Here's the problem:
An opamp generally has two input pins and an output pin. Lets call them in1, in2 and out. The purpose of the opamp is to set Vout = N * (Vin1 -Vin2), where N is the gain.
That's all very well, but what do we mean by "Vout"? Ideally it should be the voltage between the output pin and ground. The problem is that the opamp doesn't know where ground is; the only references it has are the supply rails, and they could be at almost any voltage relative to ground.
Basically, we've set the opamp an impossible task. The best it can do is to set the output voltage relative to one of the supply rails. That's what most opamps do, so the open loop PSRR is zero for that rail, and the closed loop PSRR is limited to the loop gain.
Hence kwkam's comment. If you want 60dB PSRR at 1MHz, you need 60dB loop gain at1MHz, so you need a bandwidth of 1GHz.
Now the good news - if you give the opamp a ground reference, then it's at least theoretically possible for the opamp to set it's output voltage relative to ground.
Let's look at a practical example:
I'm guessing you're working with CMOS, but I'm totally unfamiliar with that, so I hope a BJT example is OK.
The first pic below shows a dead-simple opamp. Cdom sets the dominant pole.
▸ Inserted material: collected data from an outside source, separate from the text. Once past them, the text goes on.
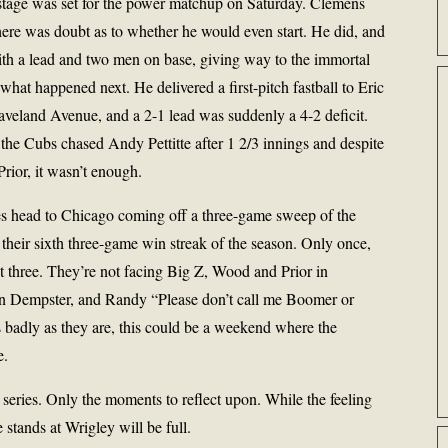
 stage was set for the power matchup on Saturday. Clemens
there was doubt as to whether he would even start. He did, and
with a lead and two men on base, giving way to the immortal
at happened next. He delivered a first-pitch fastball to Eric
veland Avenue, and a 2-1 lead was suddenly a 4-2 deficit.
 the Cubs chased Andy Pettitte after 1 2/3 innings and despite
rior, it wasn’t enough.
es head to Chicago coming off a three-game sweep of the
their sixth three-game win streak of the season. Only once,
st three. They’re not facing Big Z, Wood and Prior in
yan Dempster, and Randy “Please don’t call me Boomer or
 badly as they are, this could be a weekend where the
e.
s series. Only the moments to reflect upon. While the feeling
 stands at Wrigley will be full.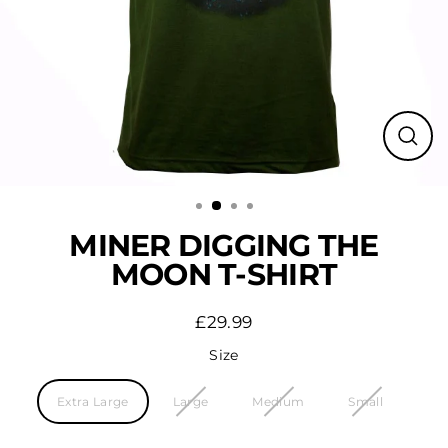
Close
(esc)
MINER DIGGING THE
MOON T-SHIRT
£29.99
Regular
price
Size
Extra Large
Large
Medium
Small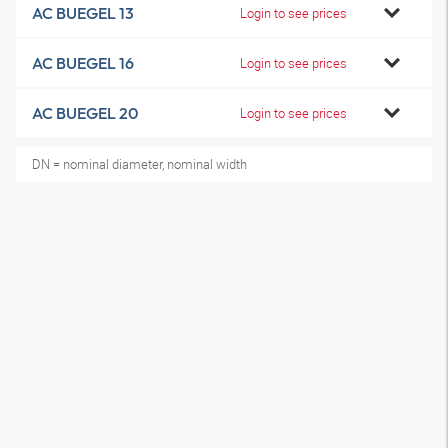
AC BUEGEL 13
Login to see prices
AC BUEGEL 16
Login to see prices
AC BUEGEL 20
Login to see prices
DN = nominal diameter, nominal width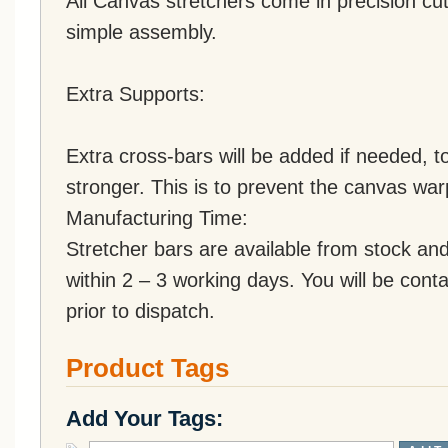
All Canvas stretchers come in precision cut
simple assembly.
Extra Supports:
Extra cross-bars will be added if needed,
stronger. This is to prevent the canvas war
Manufacturing Time:
Stretcher bars are available from stock an
within 2 – 3 working days. You will be conta
prior to dispatch.
Product Tags
Add Your Tags: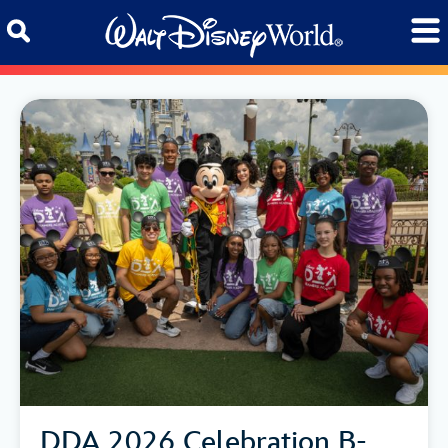
Skip to content
DDA 2026 Celebration B-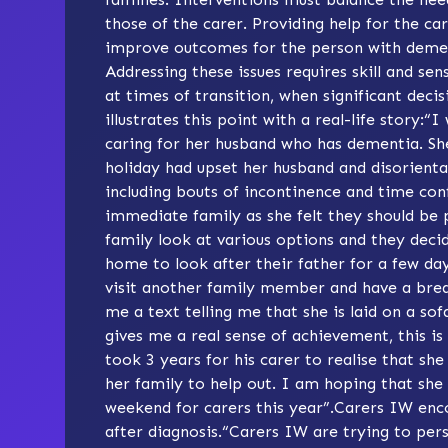
those of the carer. Providing help for the ca
improve outcomes for the person with demen
Addressing these issues requires skill and sen
at times of transition, when significant decis
illustrates this point with a real-life story:“
caring for her husband who has dementia. She
holiday had upset her husband and disorientat
including bouts of incontinence and time co
immediate family as she felt they should be 
family look at various options and they deci
home to look after their father for a few da
visit another family member and have a break
me a text telling me that she is laid on a sof
gives me a real sense of achievement, this is 
took 3 years for his carer to realise that sh
her family to help out. I am hoping that she w
weekend for carers this year”.
Carers IW
enco
after diagnosis.“Carers IW are trying to per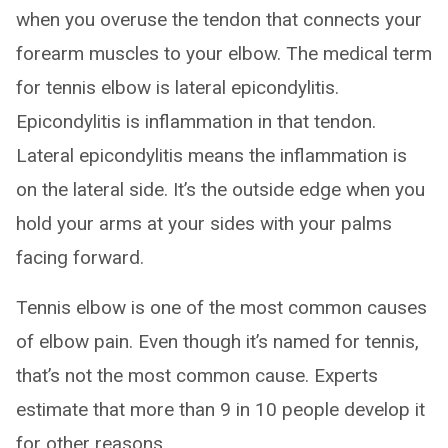
when you overuse the tendon that connects your
forearm muscles to your elbow. The medical term
for tennis elbow is lateral epicondylitis.
Epicondylitis is inflammation in that tendon.
Lateral epicondylitis means the inflammation is
on the lateral side. It’s the outside edge when you
hold your arms at your sides with your palms
facing forward.
Tennis elbow is one of the most common causes
of elbow pain. Even though it’s named for tennis,
that’s not the most common cause. Experts
estimate that more than 9 in 10 people develop it
for other reasons.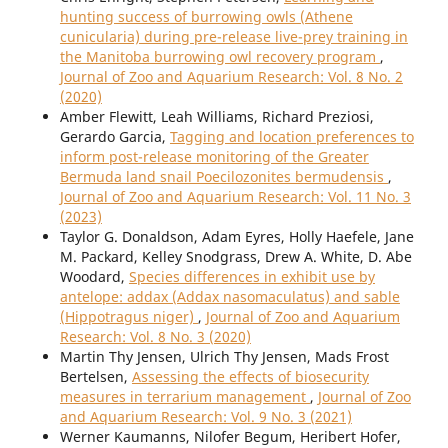
hunting success of burrowing owls (Athene
cunicularia) during pre-release live-prey training in
the Manitoba burrowing owl recovery program
,
Journal of Zoo and Aquarium Research: Vol. 8 No. 2
(2020)
Amber Flewitt, Leah Williams, Richard Preziosi,
Gerardo Garcia,
Tagging and location preferences to
inform post-release monitoring of the Greater
Bermuda land snail Poecilozonites bermudensis
,
Journal of Zoo and Aquarium Research: Vol. 11 No. 3
(2023)
Taylor G. Donaldson, Adam Eyres, Holly Haefele, Jane
M. Packard, Kelley Snodgrass, Drew A. White, D. Abe
Woodard,
Species differences in exhibit use by
antelope: addax (Addax nasomaculatus) and sable
(Hippotragus niger)
,
Journal of Zoo and Aquarium
Research: Vol. 8 No. 3 (2020)
Martin Thy Jensen, Ulrich Thy Jensen, Mads Frost
Bertelsen,
Assessing the effects of biosecurity
measures in terrarium management
,
Journal of Zoo
and Aquarium Research: Vol. 9 No. 3 (2021)
Werner Kaumanns, Nilofer Begum, Heribert Hofer,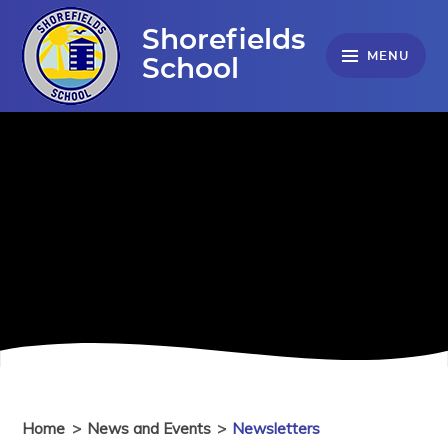
Skip to content ↓
Shorefields
MENU
School
Home
>
News and Events
>
Newsletters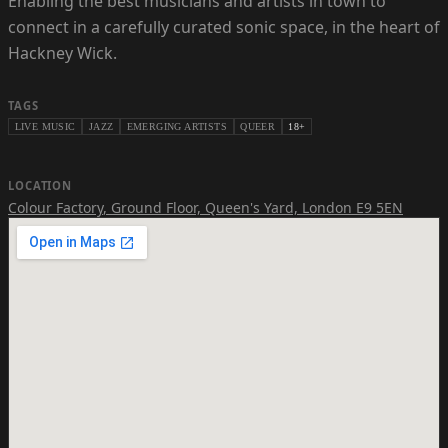
Enabling the best musicians and artists in town to
connect in a carefully curated sonic space, in the heart of
Hackney Wick.
TAGS
LIVE MUSIC
JAZZ
EMERGING ARTISTS
QUEER
18+
LOCATION
Colour Factory
,
Ground Floor, Queen's Yard, London E9 5EN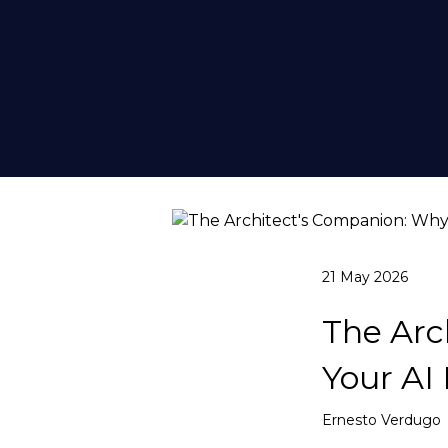
21 May 2026
The Arc
Your AI
Ernesto Verdugo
It's a bit early in the morning for mental arithmetic, but with the values shown I think unity gain is at about 30MHz and max slew rate is about 10V/uS.
Notice that the feedback current through Cdom is proportional to the voltage between the output and the negative supply rail, so the output voltage is referenced to the negative rail and PSRR is lousy as usual.
In the second picture another capacitor, Ccomp, has been added for compensation. This feeds current into the mirror proportional to the voltage between ground and the negative rail.
Ignoring the input signal for a moment, we see that the current through Cdom must equal the current through Ccomp, so the voltage across them must be the same i.e. Vout = Vground irrespective of the negative supply voltage. Presto - much better PSRR, limited only by component matching, parasitics and Murphy's law. Even if you only get matching to 10%, that still gives a 20dB improvement in PSRR, and reduces your bandwidth requirement ten-fold.
IIRC, there are some commercial opamps that have a ground pin. It may be worth looking at their schematics to see what they do with it. There's probably other, smarter ways to compensate PSRR than what I've shown.